===== DATASET EXTRACT =====

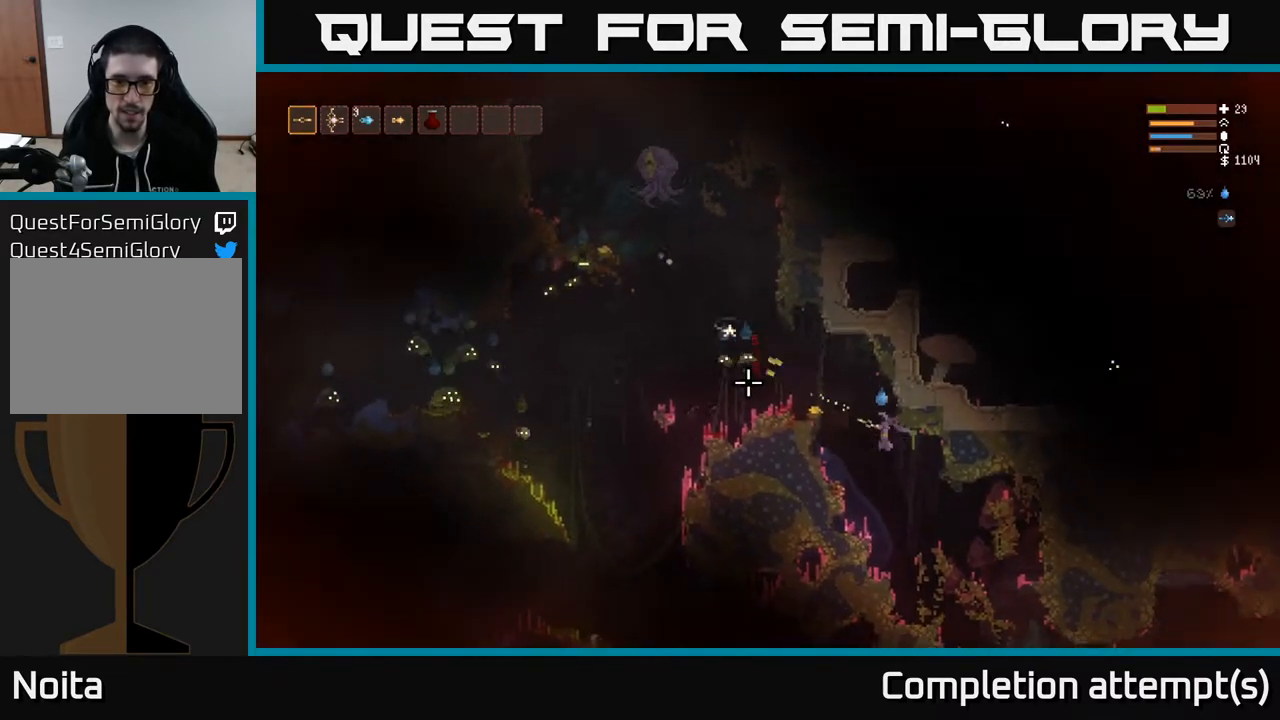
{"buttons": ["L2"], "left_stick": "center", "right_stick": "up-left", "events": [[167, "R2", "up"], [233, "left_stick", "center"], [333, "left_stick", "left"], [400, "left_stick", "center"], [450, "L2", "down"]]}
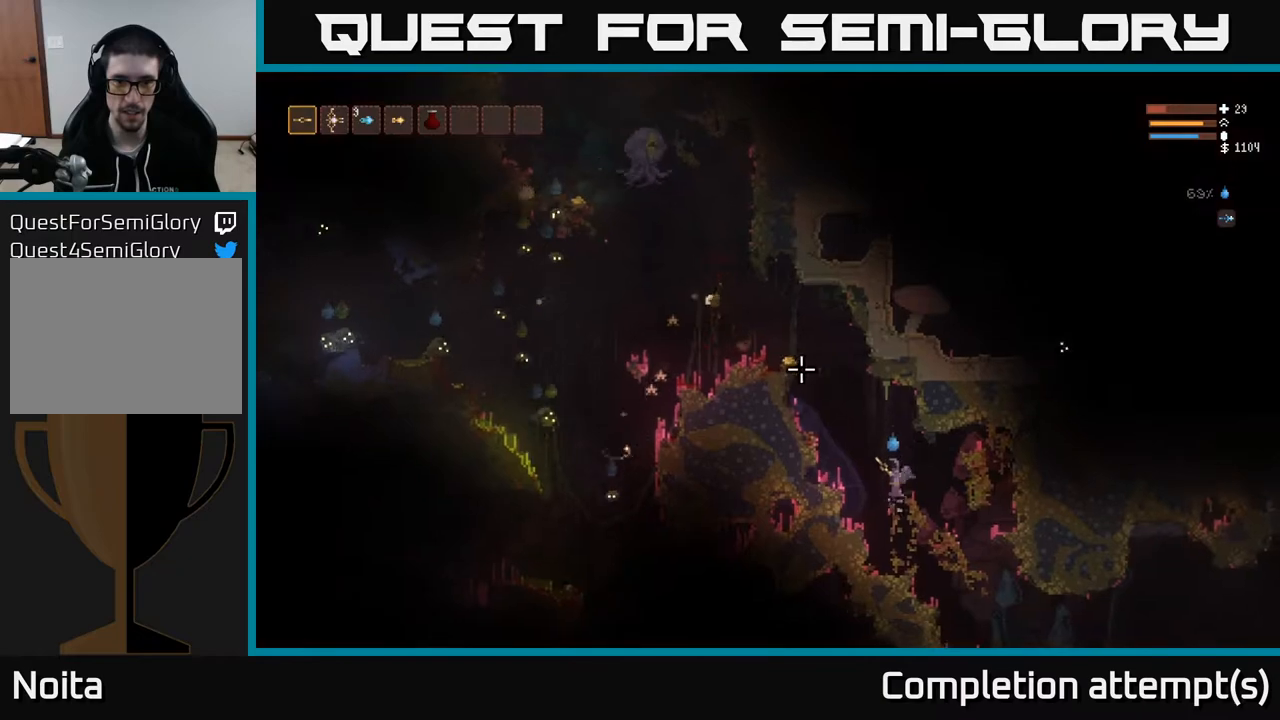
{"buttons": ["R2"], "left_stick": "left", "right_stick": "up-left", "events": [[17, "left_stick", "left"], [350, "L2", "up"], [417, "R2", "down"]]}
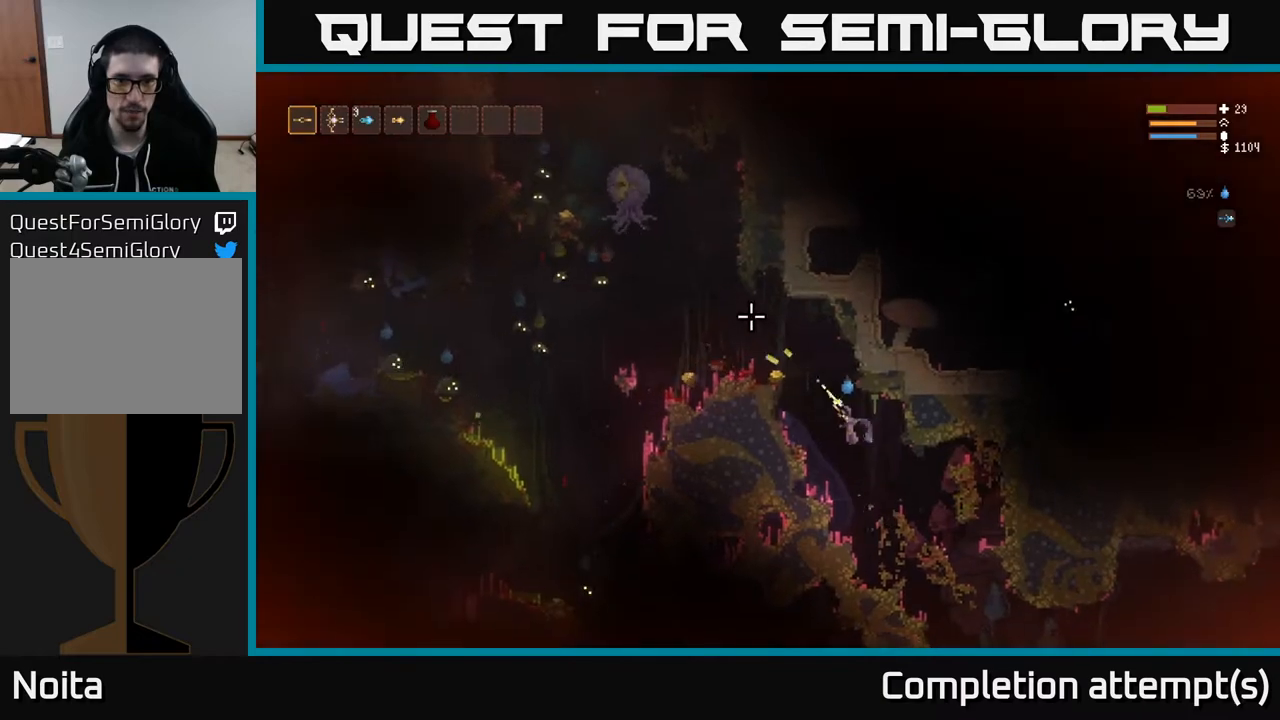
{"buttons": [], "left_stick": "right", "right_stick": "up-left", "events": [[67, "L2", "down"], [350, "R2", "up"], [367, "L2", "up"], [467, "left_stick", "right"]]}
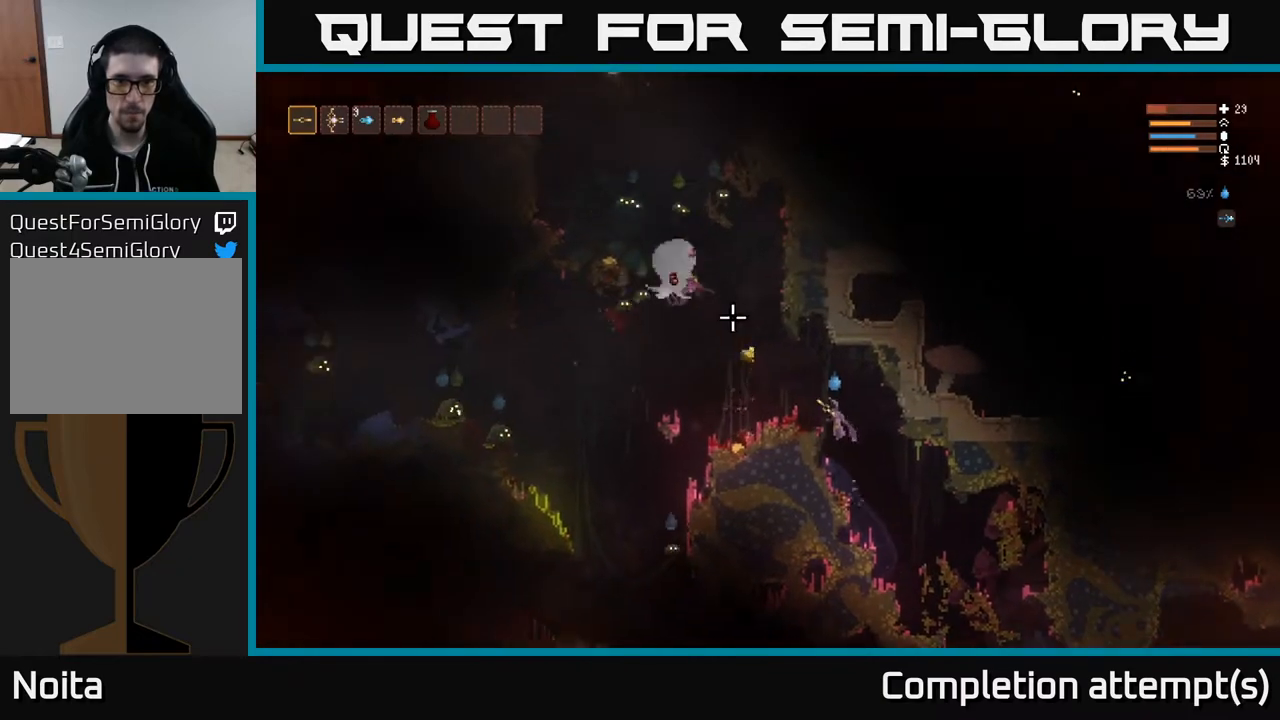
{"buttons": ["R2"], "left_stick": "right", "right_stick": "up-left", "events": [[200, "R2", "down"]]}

=====

◆ **WHAT THE TASK ASKS**
Repeat the material above verbatim. Leave the pictures behind.

◆ **WRITTEN SOLUTION**
{"buttons": ["L2"], "left_stick": "center", "right_stick": "up-left", "events": [[167, "R2", "up"], [233, "left_stick", "center"], [333, "left_stick", "left"], [400, "left_stick", "center"], [450, "L2", "down"]]}
{"buttons": ["R2"], "left_stick": "left", "right_stick": "up-left", "events": [[17, "left_stick", "left"], [350, "L2", "up"], [417, "R2", "down"]]}
{"buttons": [], "left_stick": "right", "right_stick": "up-left", "events": [[67, "L2", "down"], [350, "R2", "up"], [367, "L2", "up"], [467, "left_stick", "right"]]}
{"buttons": ["R2"], "left_stick": "right", "right_stick": "up-left", "events": [[200, "R2", "down"]]}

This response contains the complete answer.